## GIVEN INFORMATION
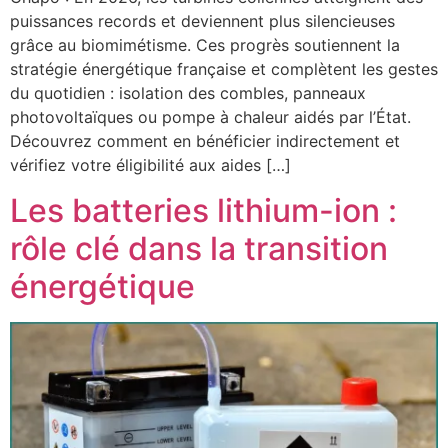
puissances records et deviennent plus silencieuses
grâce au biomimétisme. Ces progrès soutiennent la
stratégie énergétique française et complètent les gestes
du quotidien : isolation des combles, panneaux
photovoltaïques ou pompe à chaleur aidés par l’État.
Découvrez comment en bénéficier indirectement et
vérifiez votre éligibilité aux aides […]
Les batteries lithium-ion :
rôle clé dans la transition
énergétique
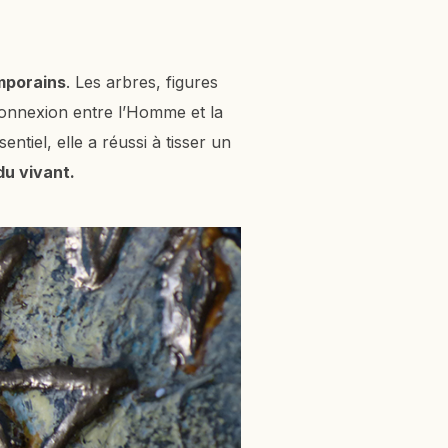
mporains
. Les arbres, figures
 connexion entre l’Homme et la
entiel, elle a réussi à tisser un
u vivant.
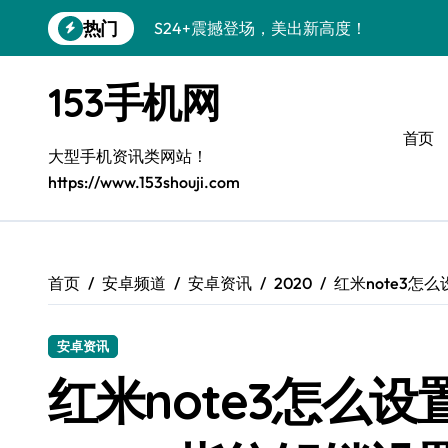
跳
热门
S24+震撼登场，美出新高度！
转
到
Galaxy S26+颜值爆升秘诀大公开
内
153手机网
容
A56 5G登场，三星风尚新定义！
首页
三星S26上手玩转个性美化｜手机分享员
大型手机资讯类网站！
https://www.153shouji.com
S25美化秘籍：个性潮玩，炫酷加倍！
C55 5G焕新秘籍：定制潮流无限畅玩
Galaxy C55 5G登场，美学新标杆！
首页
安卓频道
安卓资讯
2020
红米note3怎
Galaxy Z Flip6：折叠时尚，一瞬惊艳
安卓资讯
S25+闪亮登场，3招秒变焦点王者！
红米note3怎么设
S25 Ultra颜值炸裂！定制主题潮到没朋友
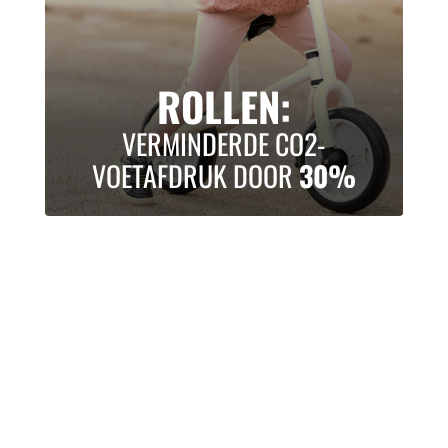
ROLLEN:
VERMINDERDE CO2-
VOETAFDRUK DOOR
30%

* * *

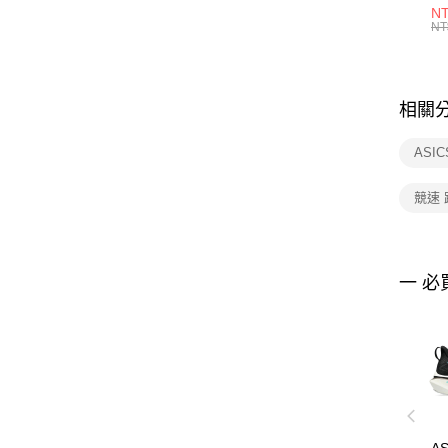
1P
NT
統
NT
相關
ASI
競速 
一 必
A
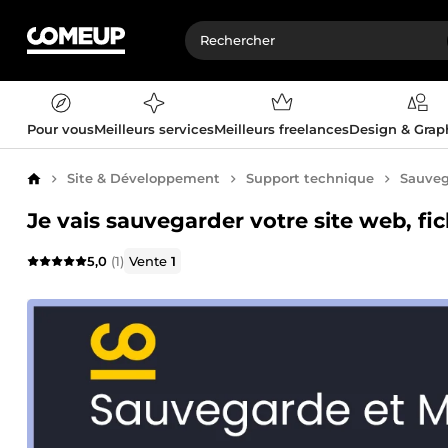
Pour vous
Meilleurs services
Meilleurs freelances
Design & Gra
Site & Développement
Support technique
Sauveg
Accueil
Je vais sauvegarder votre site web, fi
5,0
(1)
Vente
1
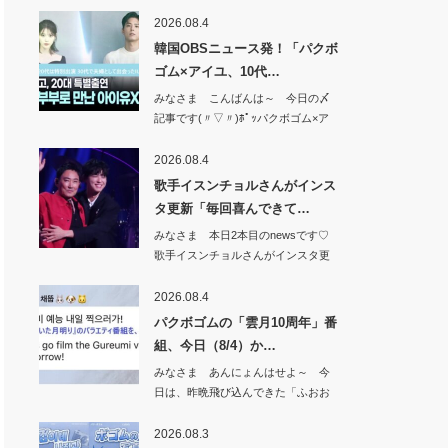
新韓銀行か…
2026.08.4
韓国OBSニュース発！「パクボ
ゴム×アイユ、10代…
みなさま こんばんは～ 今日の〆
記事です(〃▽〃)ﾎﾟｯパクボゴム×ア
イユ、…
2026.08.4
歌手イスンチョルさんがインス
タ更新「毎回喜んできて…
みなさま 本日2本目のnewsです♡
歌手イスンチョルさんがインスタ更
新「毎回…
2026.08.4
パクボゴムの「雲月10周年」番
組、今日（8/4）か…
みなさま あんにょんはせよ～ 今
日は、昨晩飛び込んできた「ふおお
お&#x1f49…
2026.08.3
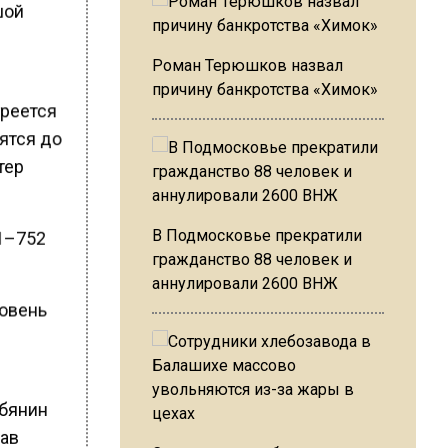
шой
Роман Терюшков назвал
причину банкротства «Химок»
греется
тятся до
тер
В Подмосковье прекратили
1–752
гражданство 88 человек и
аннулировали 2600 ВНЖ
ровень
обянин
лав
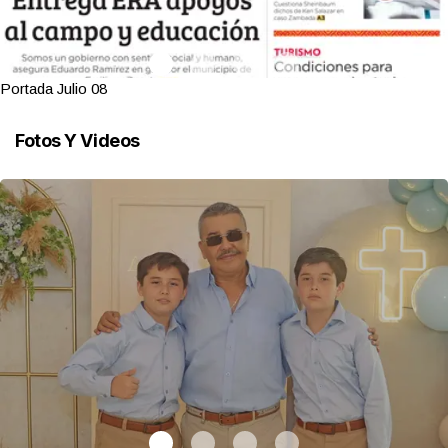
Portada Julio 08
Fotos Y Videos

## WHAT THE TASK REQUIRES
Among the entries above, take the lines from the one with "タ更新「毎回喜んできて…" through the one with "Fotos Y Videos" and retype them exactly, leaving out the pictures.

## SOLUTION
タ更新「毎回喜んできて…
みなさま 本日2本目のnewsです♡
歌手イスンチョルさんがインスタ更
新「毎回…
2026.08.4
パクボゴムの「雲月10周年」番
組、今日（8/4）か…
みなさま あんにょんはせよ～ 今
日は、昨晩飛び込んできた「ふおお
お&#x1f49…
2026.08.3
шой
Роман Терюшков назвал
причину банкротства «Химок»
греется
тятся до
тер
В Подмосковье прекратили
1–752
гражданство 88 человек и
аннулировали 2600 ВНЖ
ровень
обянин
лав
Portada Julio 08
Fotos Y Videos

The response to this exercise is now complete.